Membiasakan bayi dengan posisi tengkurap dan mengajaknya bermain dalam posisi tersebut selama beberapa menit setiap hari ternyata sangat berguna untuk membantunya meningkatkan kekuatan otot.

Di mana kekuatan otot bayi dibutuhkan pada saat mereka mulai merangkak. Selain itu, memberikan waktu bayi tummy time juga bisa mencegah kepala peyang yang sering terjadi pada bayi yang tergolong lebih lama menghabiskan waktunya telentang.

Baca Juga : Ini Cara Memaksimalkan Motorik Kasar Bayi

2. Stimulasi Bayi untuk Bergerak

Dalam menstimulasi Si Kecil agar mau merangkak bisa dilakukan dengan merangsangnya agar bergerak dan berusaha meraih benda atau mainan favoritnya.

American Academy of Pediatrics (AAP) juga menyarankan Moms menggunakan bantal, bantal sofa atau kardus untuk membuat rintangan sehingga Si Kecil akan berusaha mencari cara mengambil mainannya degan melewati setiap rintangan yang Moms buat.

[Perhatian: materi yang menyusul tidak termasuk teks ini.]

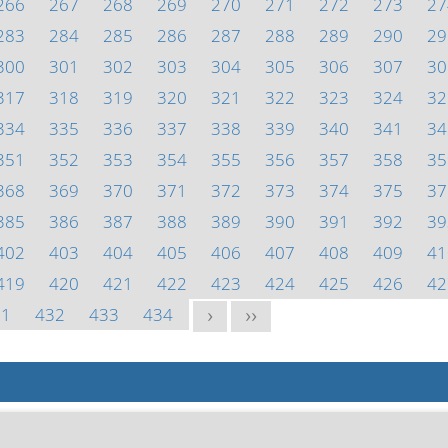
266
267
268
269
270
271
272
273
27
283
284
285
286
287
288
289
290
29
300
301
302
303
304
305
306
307
30
317
318
319
320
321
322
323
324
32
334
335
336
337
338
339
340
341
34
351
352
353
354
355
356
357
358
35
368
369
370
371
372
373
374
375
37
385
386
387
388
389
390
391
392
39
402
403
404
405
406
407
408
409
41
419
420
421
422
423
424
425
426
42
31
432
433
434
>
>>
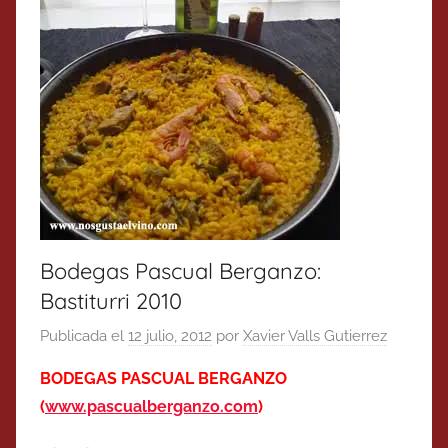
Bodegas Pascual Berganzo:
Bastiturri 2010
Publicada el
12 julio, 2012
por
Xavier Valls Gutierrez
BODEGAS PASCUAL BERGANZO
(
www.pascualberganzo.com
)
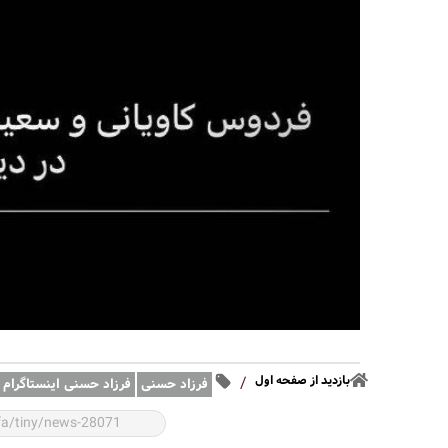
بازدید از صفحه اول
/
فرزاد حسنی
فرزاد حسنی اینستاگرام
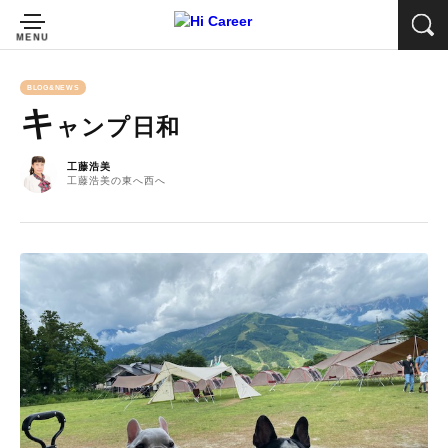
BLOG&NEWS
キ
ャンプ日和
工藤浩美
工藤浩美の東へ西へ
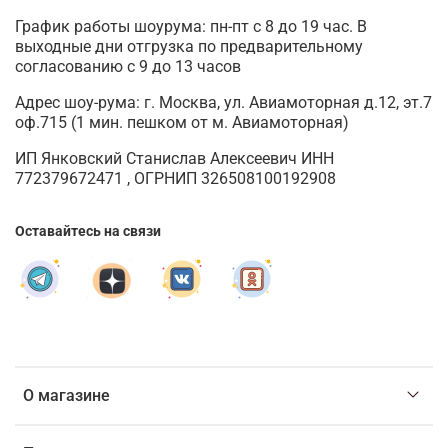
График работы шоурума: пн-пт с 8 до 19 час. В
выходные дни отгрузка по предварительному
согласованию с 9 до 13 часов
Адрес шоу-рума: г. Москва, ул. Авиамоторная д.12, эт.7
оф.715 (1 мин. пешком от м. Авиамоторная)
ИП Янковский Станислав Алексеевич ИНН
772379672471 , ОГРНИП 326508100192908
Оставайтесь на связи
О магазине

Teknik stimulasi bayi ini akan membantu meningkatkan kepercayaan diri, ketangkasan sekaligus kecepatan Si Kecil. Namun, jangan pernah tinggalkan ia sendiri saat melakukannya.

3. Menyiapkan Kondisi Rumah yang Mendukung

Bayi yang mulai merangkak akan menjadi sangat aktif bergerak. Pastikan bahwa kondisi rumah sudah mendukung keamanan dan kenyamanan Si Kecil.

Misalnya memastikan bahwa Moms sudah memasang pintu untuk jalur yang mengarah ke tangga. Pasalnya, ia sangat mungkin merangkak di tangga dan hal ini bisa sangat membahayakan.

4. Stimulasi Lewat Pijatan

Memberikan stimulasi pada bayi melalui pijatan juga bisa membantu proses pembentukan, kelenturan sekaligus koordinasi otot bayi dengan baik. Sehingga akan sangat berguna di dalam mendukung stimulasi bayi merangkak.

Umumnya bayi memang merangkak pada usia 8 bulan.

Namun, jangan langsung menyangka Si Kecil mengalami kasus keterlambatan fisik saat belum berhasil mencapai milestone merangkak pada usia tersebut ya, Moms. Konsultasikan dengan dokter anak untuk mengetahui penyebabnya secara pasti.

Sejauh ini, aktivitas apa yang sudah Mama lakukan bersama Si Kecil untuk merangsangnya agar siap merangkak?